In a relational database, data in a table can be related according to common keys or concepts. Relationships are a logical connection between different tables and are established based on the interaction among these tables. Well-defined relationships (rules) between database tables can be established to enforce restrictions on the data. Tables communicate and share information, which facilitates data searchability, organization, and reporting.

So why use a Database then? 

Data Purpose

Spreadsheets are great for numeric and text values in relatively low volume. Databases also expertly handle numeric and text values but can easily incorporate other types of information, such as images and documents. 

Data Volume

For long-term projects with numerous monitoring locations, thousands of data points can be generated. Because databases store information more efficiently, databases can handle volumes of information that would be unmanageable in a spreadsheet. Spreadsheets have record limitations whereas databases do not. Compared to databases, spreadsheets can require a large amount of hard-drive space for data storage. When a spreadsheet has many fields or a large amount of data (1000s of rows), the spreadsheet can be hard to read. Finding specific data can be cumbersome. Relational databases use querying tools to overcome these issues.

Editing

Updates to databases are typically easier than spreadsheets, especially if the same information is maintained in multiple records or multiple spreadsheets. For example, if address data for clients are stored in a series of spreadsheets and they move, then a change to the address requires that changes are made to all the spreadsheets. Whereas, in a database, the information would be updated in one record and would be available for any reporting queries of the associated data. In addition, a database can update records in bulk.

Data Accessibility and Speed

Although data in spreadsheets can be sorted and filtered, a database has broad querying functionality that can retrieve all records matching select criteria, cross-reference records in multiple tables, and perform complex aggregate calculations across multiple tables. Therefore, databases provide a flexibility to sort and present data in a myriad of ways that would be nearly impossible to do with two-dimensional spreadsheets. Many databases also provide means to automate query and report generation using stored procedures.

Data in separate spreadsheets cannot be easily compared and analyzed. Decisions based on these disparate sets of information can be flawed. When data are maintained in a centralized relational database, data is easily accessible for querying, analysis, and reporting. Since the database will enforce the same quality standards for any dataset, decisions can be made with confidence.

Databases are designed to refer to information without loading all the information into memory, unlike spreadsheets.

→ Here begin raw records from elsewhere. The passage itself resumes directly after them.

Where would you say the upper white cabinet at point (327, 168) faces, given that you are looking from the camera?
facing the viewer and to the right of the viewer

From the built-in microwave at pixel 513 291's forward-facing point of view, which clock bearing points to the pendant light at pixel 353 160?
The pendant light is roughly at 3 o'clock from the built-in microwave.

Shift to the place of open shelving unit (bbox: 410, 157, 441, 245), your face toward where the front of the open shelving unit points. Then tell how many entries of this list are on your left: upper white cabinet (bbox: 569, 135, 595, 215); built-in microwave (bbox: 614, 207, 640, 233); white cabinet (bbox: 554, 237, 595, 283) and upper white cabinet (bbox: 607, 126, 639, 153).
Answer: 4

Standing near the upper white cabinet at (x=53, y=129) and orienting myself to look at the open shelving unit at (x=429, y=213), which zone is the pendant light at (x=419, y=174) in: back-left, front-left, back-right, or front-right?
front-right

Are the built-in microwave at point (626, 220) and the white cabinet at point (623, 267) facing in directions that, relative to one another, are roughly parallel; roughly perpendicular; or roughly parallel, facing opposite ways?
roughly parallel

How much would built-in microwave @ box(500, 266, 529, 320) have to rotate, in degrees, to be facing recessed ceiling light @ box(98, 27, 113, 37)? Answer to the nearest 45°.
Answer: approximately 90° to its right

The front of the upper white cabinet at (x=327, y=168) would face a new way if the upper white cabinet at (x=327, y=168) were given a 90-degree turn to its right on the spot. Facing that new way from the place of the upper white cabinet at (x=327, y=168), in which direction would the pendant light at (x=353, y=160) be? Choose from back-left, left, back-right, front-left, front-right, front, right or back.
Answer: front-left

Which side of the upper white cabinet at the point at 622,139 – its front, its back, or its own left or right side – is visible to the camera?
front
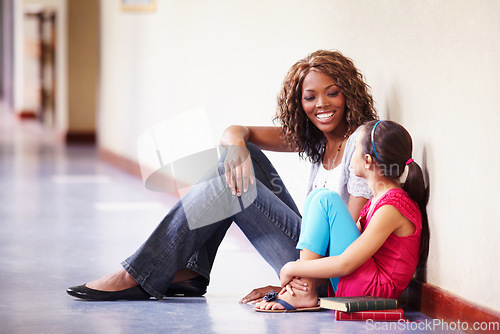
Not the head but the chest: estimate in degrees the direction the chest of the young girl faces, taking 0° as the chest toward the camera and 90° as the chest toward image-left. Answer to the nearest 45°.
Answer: approximately 90°

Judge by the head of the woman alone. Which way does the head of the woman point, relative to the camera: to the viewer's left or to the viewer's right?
to the viewer's right
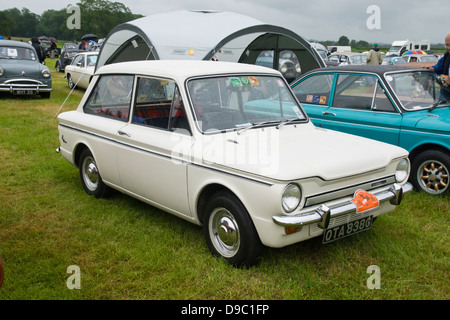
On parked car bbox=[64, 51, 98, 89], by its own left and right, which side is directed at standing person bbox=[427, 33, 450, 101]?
back

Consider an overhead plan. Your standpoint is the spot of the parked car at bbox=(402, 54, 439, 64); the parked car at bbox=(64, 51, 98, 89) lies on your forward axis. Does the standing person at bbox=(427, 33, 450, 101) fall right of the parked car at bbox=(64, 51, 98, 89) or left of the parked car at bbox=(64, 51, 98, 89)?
left

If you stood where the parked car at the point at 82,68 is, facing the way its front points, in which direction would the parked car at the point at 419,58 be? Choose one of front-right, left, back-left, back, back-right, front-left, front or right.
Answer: back-left

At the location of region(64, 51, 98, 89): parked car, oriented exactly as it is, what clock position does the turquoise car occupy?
The turquoise car is roughly at 10 o'clock from the parked car.

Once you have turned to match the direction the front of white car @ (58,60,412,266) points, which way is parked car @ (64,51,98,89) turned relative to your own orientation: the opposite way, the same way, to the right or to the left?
to the right

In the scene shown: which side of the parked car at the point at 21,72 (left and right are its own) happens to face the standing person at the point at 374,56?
left

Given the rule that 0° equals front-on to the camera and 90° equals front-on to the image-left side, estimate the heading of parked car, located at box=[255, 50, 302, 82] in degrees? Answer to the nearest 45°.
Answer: approximately 315°
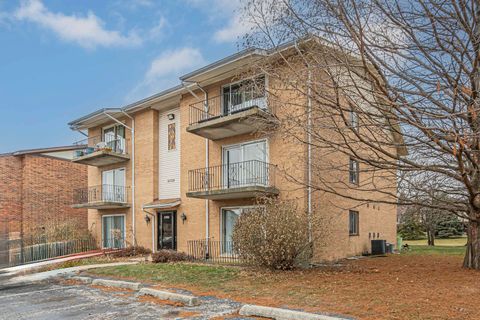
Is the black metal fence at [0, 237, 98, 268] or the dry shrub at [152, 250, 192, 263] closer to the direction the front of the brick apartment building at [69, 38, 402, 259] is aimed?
the dry shrub

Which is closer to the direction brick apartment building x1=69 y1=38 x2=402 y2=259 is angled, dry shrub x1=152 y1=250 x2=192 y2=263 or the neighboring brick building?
the dry shrub

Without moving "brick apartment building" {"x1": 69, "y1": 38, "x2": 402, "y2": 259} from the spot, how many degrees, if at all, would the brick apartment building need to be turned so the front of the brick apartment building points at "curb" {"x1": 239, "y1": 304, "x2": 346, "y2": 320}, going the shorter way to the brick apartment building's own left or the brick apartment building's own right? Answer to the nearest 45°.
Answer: approximately 45° to the brick apartment building's own left

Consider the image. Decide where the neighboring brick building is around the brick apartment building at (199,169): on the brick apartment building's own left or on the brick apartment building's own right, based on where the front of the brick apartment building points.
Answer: on the brick apartment building's own right
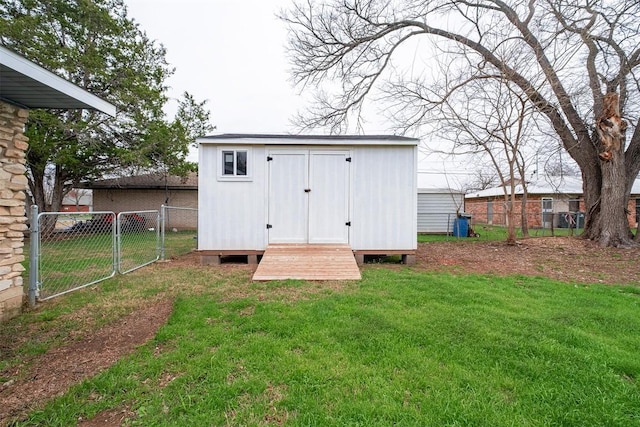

Therefore, databases operate faster than spreadsheets when handling large datasets. And spreadsheets have memory limitations.

Data Integrity

Data integrity is a key difference between databases and spreadsheets. Relational databases follow standardized integrity rules to ensure that the data they contain are accurate and accessible. Database fields can be restricted to specific data types, formats, and/or lengths. Referential integrity is the collective set of rules that ensures consistent and valid data within the database.

Redundancy

The database structure also avoids data redundancy. Since the data in different database tables are linked, there is little or no duplication of source data. Frequently data in spreadsheets are copied multiple times and the same data are maintained in separate spreadsheet files, creating a nightmare to ensure accurate data when a change is required. 

Error Proliferation

Preventing and efficiently identifying data errors in spreadsheets is challenging.
It is also much easier to accidentally overwrite or delete data in a spreadsheet than in a database. The larger and more complex the spreadsheet, the greater the possibility that the data can accidentally be modified and links broken.

User Access and Security

Unlike spreadsheets, modern relational databases are designed for multiple users. For circumstances that require many users to share information, add new data, and/or make changes to data, a spreadsheet is a bad choice. Databases are ideal for sharing and collaboration of information. Since multiple people can access and update the database concurrently, a database is more efficient and the potential for errors is reduced.

Databases provide centralized data storage and offer better security. User permissions can be assigned to view data, edit data, and restrict access to privileged information.